Transcribed page contents:
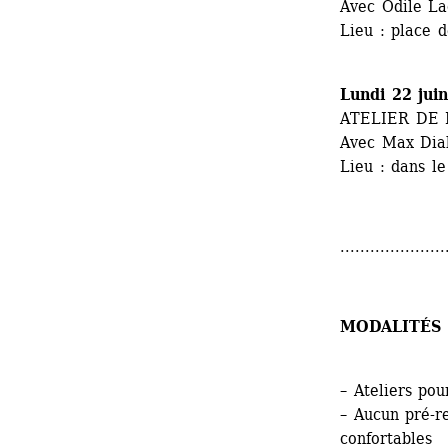
Avec Odile La
Lieu : place 
Lundi 22 jui
ATELIER DE
Avec Max Dia
Lieu : dans l
.....................
MODALITÉS 
– Ateliers pou
– Aucun pré-r
confortables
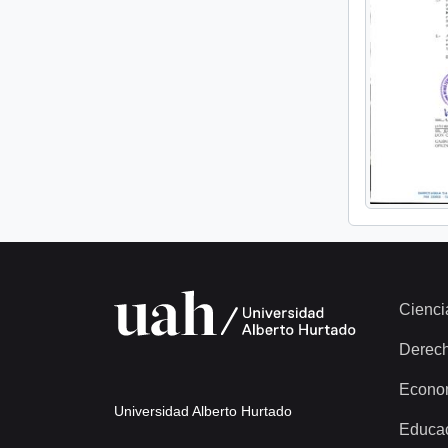
Cienci
Derec
Econo
Universidad Alberto Hurtado
Educa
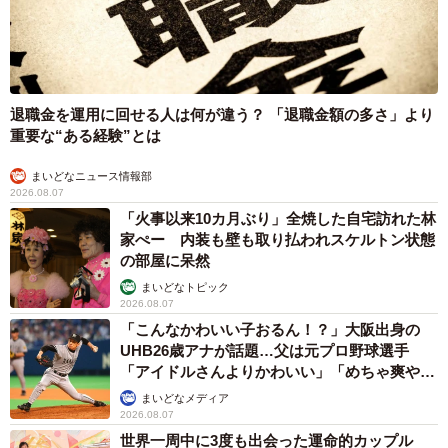
退職金を運用に回せる人は何が違う？ 「退職金額の多さ」より
重要な“ある経験”とは
まいどなニュース情報部
2026.08.07
「火事以来10カ月ぶり」全焼した自宅訪れた林
家ぺー 内装も壁も取り払われスケルトン状態
の部屋に呆然
まいどなトピック
2026.08.07
「こんなかわいい子おるん！？」大阪出身の
UHB26歳アナが話題…父は元プロ野球選手
「アイドルさんよりかわいい」「めちゃ爽や
か」
まいどなメディア
2026.08.07
世界一周中に3度も出会った運命的カップル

- **DIRECTIVE**
Rewrite the entries from the line containing "退職金を運用に回せる人は何が違う？ 「退職金額の多さ」より" through the end of the entries as a Markdown table with the columns No. and Line, numbering each row and leaving out blank lines.

- **WRITTEN RESPONSE**
| No. | Line |
|---|---|
| 1 | 退職金を運用に回せる人は何が違う？ 「退職金額の多さ」より |
| 2 | 重要な“ある経験”とは |
| 3 | まいどなニュース情報部 |
| 4 | 2026.08.07 |
| 5 | 「火事以来10カ月ぶり」全焼した自宅訪れた林 |
| 6 | 家ぺー 内装も壁も取り払われスケルトン状態 |
| 7 | の部屋に呆然 |
| 8 | まいどなトピック |
| 9 | 2026.08.07 |
| 10 | 「こんなかわいい子おるん！？」大阪出身の |
| 11 | UHB26歳アナが話題…父は元プロ野球選手 |
| 12 | 「アイドルさんよりかわいい」「めちゃ爽や |
| 13 | か」 |
| 14 | まいどなメディア |
| 15 | 2026.08.07 |
| 16 | 世界一周中に3度も出会った運命的カップル |